━━━ Entries shown

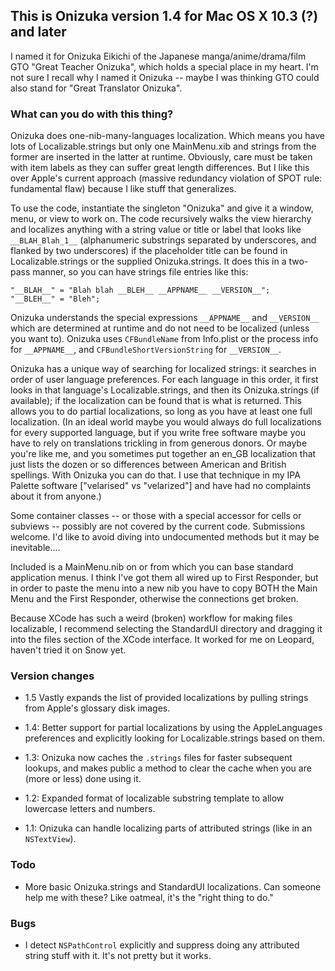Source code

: ## This is Onizuka version 1.4 for Mac OS X 10.3 (?) and later

I named it for Onizuka Eikichi of the Japanese manga/anime/drama/film
GTO "Great Teacher Onizuka", which holds a special place in my heart.
I'm not sure I recall why I named it Onizuka -- maybe I was thinking GTO
could also stand for "Great Translator Onizuka".

### What can you do with this thing?

Onizuka does one-nib-many-languages localization. Which means you
have lots of Localizable.strings but only one MainMenu.xib and strings from
the former are inserted in the latter at runtime. Obviously, care must be
taken with item labels as they can suffer great length differences.
But I like this over Apple's current approach (massive redundancy violation
of SPOT rule: fundamental flaw) because I like stuff that generalizes.

To use the code, instantiate the singleton "Onizuka" and give it a window,
menu, or view to work on. The code recursively walks the view hierarchy and
localizes anything with a string value or title or label that looks like
`__BLAH_Blah_1__` (alphanumeric substrings separated by underscores,
and flanked by two underscores) if the placeholder title can be found in
Localizable.strings or the supplied Onizuka.strings.
It does this in a two-pass manner, so you can have strings file entries like
this:

  `"__BLAH__" = "Blah blah __BLEH__ __APPNAME__ __VERSION__";`  
  `"__BLEH__" = "Bleh";`  

Onizuka understands the special expressions `__APPNAME__` and `__VERSION__`
which are determined at runtime and do not need to be localized
(unless you want to).
Onizuka uses `CFBundleName` from Info.plist or the process info for
`__APPNAME__`, and `CFBundleShortVersionString` for `__VERSION__`.

Onizuka has a unique way of searching for localized strings: it searches
in order of user language preferences. For each language in this order, it
first looks in that language's Localizable.strings, and then its Onizuka.strings
(if available); if the localization can be found that is what is returned.
This allows you to do partial localizations, so long as you have at least one
full localization. (In an ideal world maybe you would always do full
localizations for every supported language, but if you write free software maybe
you have to rely on translations trickling in from generous donors. Or maybe
you're like me, and you sometimes put together an en_GB localization that just
lists the dozen or so differences between American and British spellings.
With Onizuka you can do that. I use that technique in my IPA Palette software
["velarised" vs "velarized"] and have had no complaints about it from anyone.)

Some container classes -- or those with a special accessor for cells or
subviews -- possibly are not covered by the current code. Submissions welcome.
I'd like to avoid diving into undocumented methods but it may be inevitable....

Included is a MainMenu.nib on or from which you can base standard application
menus. I think I've got them all wired up to First Responder, but in order to
paste the menu into a new nib you have to copy BOTH the Main Menu and the First
Responder, otherwise the connections get broken.

Because XCode has such a weird (broken) workflow for making files localizable,
I recommend selecting the StandardUI directory and dragging it into the files
section of the XCode interface. It worked for me on Leopard, haven't tried it on
Snow yet.

### Version changes
* 1.5 Vastly expands the list of provided localizations by pulling strings from
Apple's glossary disk images.

* 1.4: Better support for partial localizations by using the AppleLanguages
preferences and explicitly looking for Localizable.strings based on them.

* 1.3: Onizuka now caches the `.strings` files for faster subsequent lookups,
and makes public a method to clear the cache when you are (more or less) done
using it.

* 1.2: Expanded format of localizable substring template to allow lowercase letters
and numbers.

* 1.1: Onizuka can handle localizing parts of attributed strings
(like in an `NSTextView`).

### Todo

* More basic Onizuka.strings and StandardUI localizations.
Can someone help me with these? Like oatmeal, it's the "right thing to do."

### Bugs

* I detect `NSPathControl` explicitly and suppress doing any attributed string
 stuff with it. It's not pretty but it works.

━━━━━━

Restate word for word only the lines above from the line containing "first looks in" to the line containing "full localization. (In", both of them included.

first looks in that language's Localizable.strings, and then its Onizuka.strings
(if available); if the localization can be found that is what is returned.
This allows you to do partial localizations, so long as you have at least one
full localization. (In an ideal world maybe you would always do full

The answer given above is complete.